David Ekserdjian

Google Images can’t spoil the fun — here are the most gorgeous art books of the season

The Glory of Byzantium and Early Christendom, The Making of Assisi, Spectacular Miracles, The King's Pictures, The Art Deco Poster and Turner and the Sea are some of our picks

The miracle of the Crib at Greccio’, scene 13 of the St Francis cycle in the Upper Church, Basilica of San Francesco, Assisi. Credit: Stefan Diller 
issue 07 December 2013

Good news for the festive season — the inexorable rise of the virtual image on our computer screens, tablets, and mobile phones would appear to have done nothing to diminish the flood of gorgeously produced art books being published. This year’s selection ranges in time from the third century AD to now, and reaches all over the globe.

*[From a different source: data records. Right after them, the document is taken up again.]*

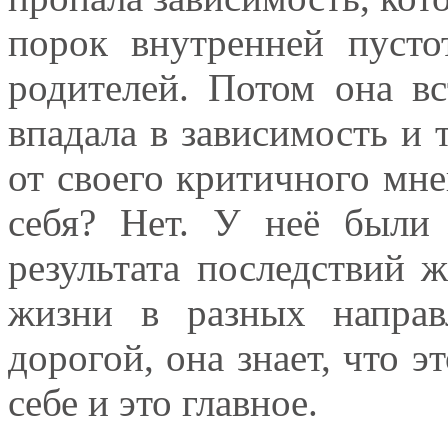
порок внутренней пусто
родителей. Потом она вс
впадала в зависимость и 
от своего критичного мне
себя? Нет. У неё были 
результата последствий 
жизни в разных направ
дорогой, она знает, что э
себе и это главное.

First up is Antony Eastmond’s The Glory of Byzantium and Early Christendom (Phaidon, £59.95, Spectator Bookshop, £49.95), which is in essence a sumptuous anthology of 267 unusually carefully chosen highlights, bookended by a short but profound introduction and an exceptionally useful glossary. The selection naturally includes all the most celebrated works in a comprehensive range of media, but also manages to embrace some distinctly out-of-the-way goodies from Georgia and Armenia.

Donal Cooper and Janet Robson’s The Making of Assisi: The Pope, the Franciscans and the Painting of the Basilica (Yale, £45, Spectator Bookshop, £37) also contains many beautiful plates, but is not exactly a holiday read. Its subject is the decoration of the interior of the Upper Church of San Francesco at Assisi, and above all an extraordinarily sophisticated investigation of its patronage and iconography. The most famous element of the basilica’s decoration, the fresco cycle of the life of Saint Francis, has long been an attributional battlefield —or minefield — between the Giotto and not Giotto camps, but here this seemingly insoluble problem is wisely left to one side.

By a happy coincidence, two books within my selection are devoted to miracle-working images, but effortlessly avoid stepping on one another’s toes. Megan Holmes’s The Miraculous Image in Renaissance Florence (Yale, £45, Spectator Bookshop, £37) explores this fascinating and hitherto neglected subject with admirable clarity and insight. Its conception of the term ‘Renaissance’ is a generous one, ranging in date from around 1250 to 1600, and including Florentine territory as well as the city itself.